Na reta eleitoral da Colômbia, um símbolo improvável entrou no centro da disputa: a camisa da seleção nacional de futebol. O candidato de direita Abelardo de la Espriella passou a usar o uniforme amarelo como marca de sua campanha, e a iniciativa provocou reação imediata do campo progressista. O senador de esquerda Iván Cepeda acusou o rival de transformar um símbolo de todos os colombianos em peça de propaganda partidária.
A controvérsia tem um paralelo conhecido no Brasil. Veículos de esquerda destacaram que a estratégia de De la Espriella repete o roteiro adotado por Jair Bolsonaro, que ao longo dos últimos anos associou a camisa verde-amarela da seleção brasileira ao seu projeto político. Para esses veículos, o gesto representa uma tentativa de monopolizar o sentimento de pertencimento nacional, sugerindo que apenas um lado do espectro político seria de fato patriota.
A cobertura de centro relatou os fatos de forma mais contida: De la Espriella adotou a camisa como símbolo de campanha; Cepeda reagiu acusando-o de apropriar-se de um patrimônio coletivo; e a polêmica reabriu o debate sobre quem pode reivindicar símbolos nacionais durante uma eleição. Nessa leitura, a disputa é antes de tudo uma controvérsia de comunicação política, em que cada lado tenta capitalizar o significado do uniforme.
Veículos de direita, por sua vez, enfatizaram o ângulo da liberdade de expressão e do patriotismo.
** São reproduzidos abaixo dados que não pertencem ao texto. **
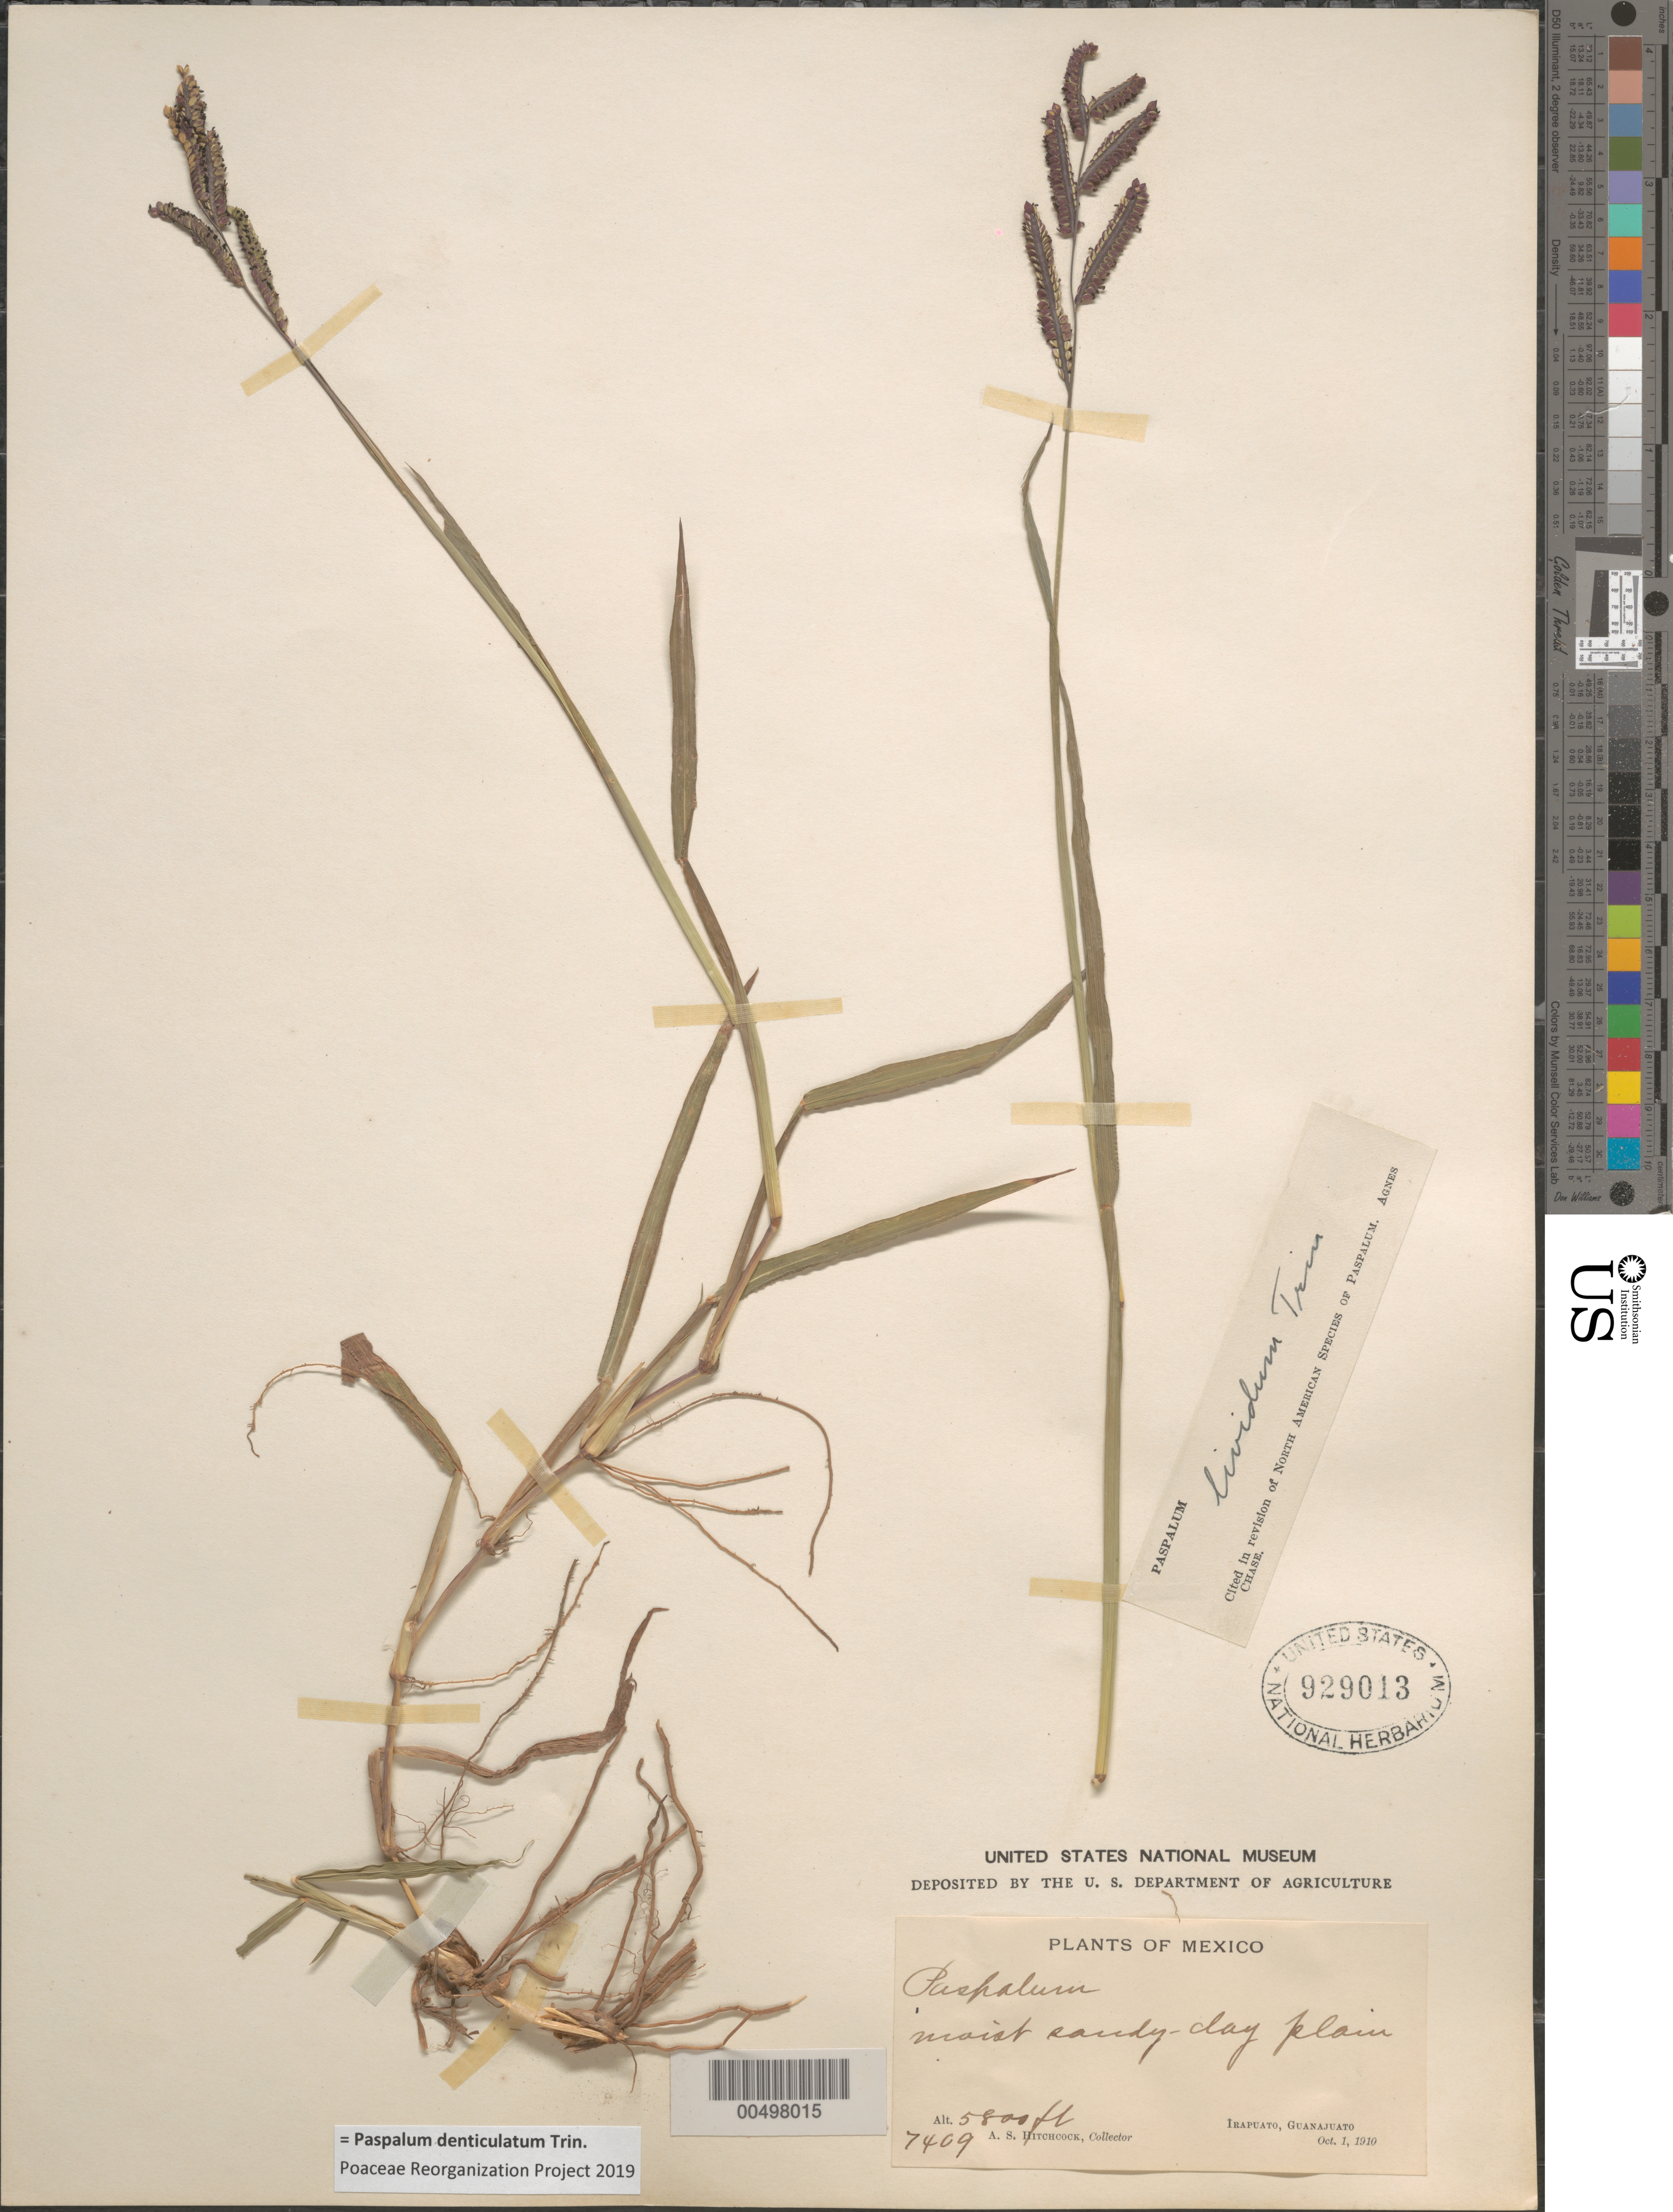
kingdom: Plantae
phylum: Tracheophyta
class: Liliopsida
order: Poales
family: Poaceae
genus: Paspalum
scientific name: Paspalum lividum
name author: Trin. in Schltdl.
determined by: Chase, [M.] Agnes, (US)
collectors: A. S. Hitchcock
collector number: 7409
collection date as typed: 1 Oct 1910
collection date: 1910-10-01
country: Mexico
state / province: Guanajuato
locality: Irapuato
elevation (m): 1768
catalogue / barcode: US 929013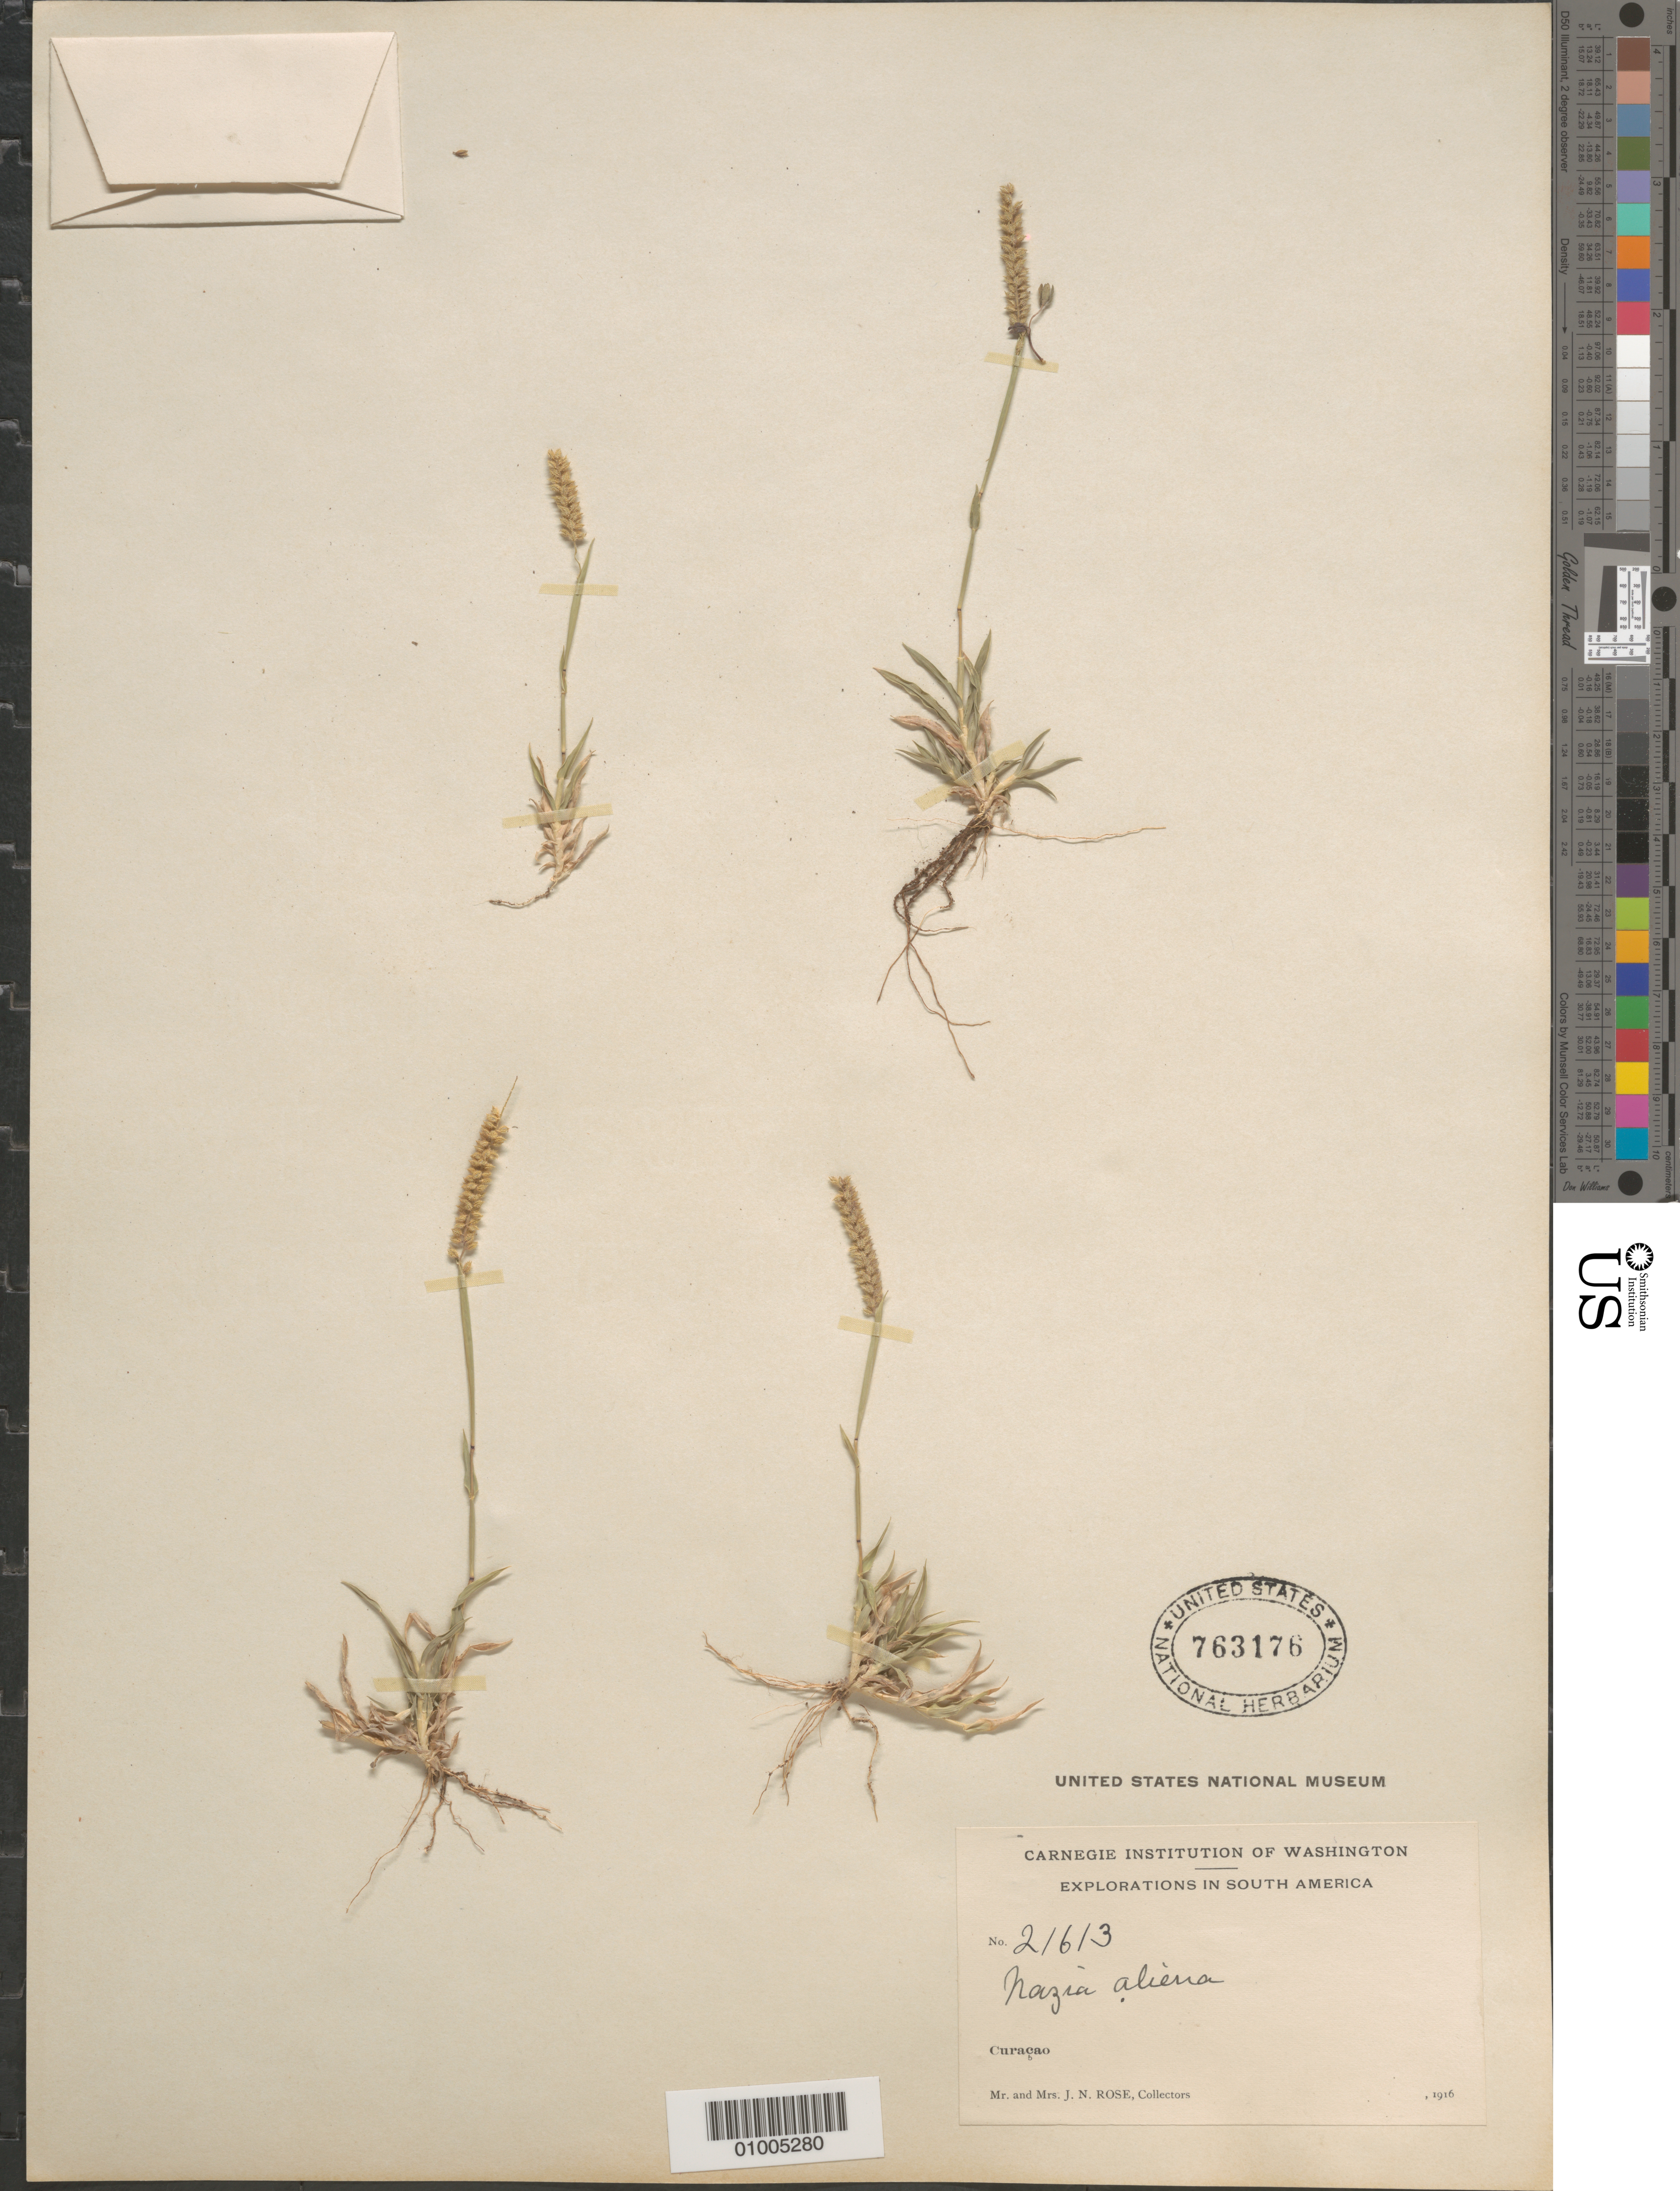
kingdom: Plantae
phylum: Tracheophyta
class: Liliopsida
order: Poales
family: Poaceae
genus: Tragus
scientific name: Tragus berteronianus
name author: Schult.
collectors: J. N. Rose & L. B. Rose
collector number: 21613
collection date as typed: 1916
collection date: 1916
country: Curaçao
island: Curaçao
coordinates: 0 N, 0 E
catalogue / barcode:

Sob essa ótica, vestir a camisa da seleção é um gesto legítimo de amor ao país, e a reação da esquerda revelaria incômodo com a manifestação de orgulho nacional por parte de um candidato conservador. O questionamento, nessa interpretação, seria uma tentativa de reservar a um único campo o direito de definir o que é aceitável dizer e vestir.
O episódio se insere num contexto de forte polarização da política colombiana, em que símbolos nacionais e culturais passam a ser disputados como ativos de campanha. A camisa da seleção, antes um ponto de união em torno do futebol, transformou-se em terreno de embate entre direita e esquerda.
O que ainda não se sabe é como Abelardo de la Espriella respondeu publicamente à acusação de Iván Cepeda, qual será o impacto da polêmica sobre as intenções de voto e se outros candidatos vão aderir ou repudiar o uso do uniforme como símbolo eleitoral. As matérias do cluster registram a controvérsia, mas não trazem o desfecho desse embate.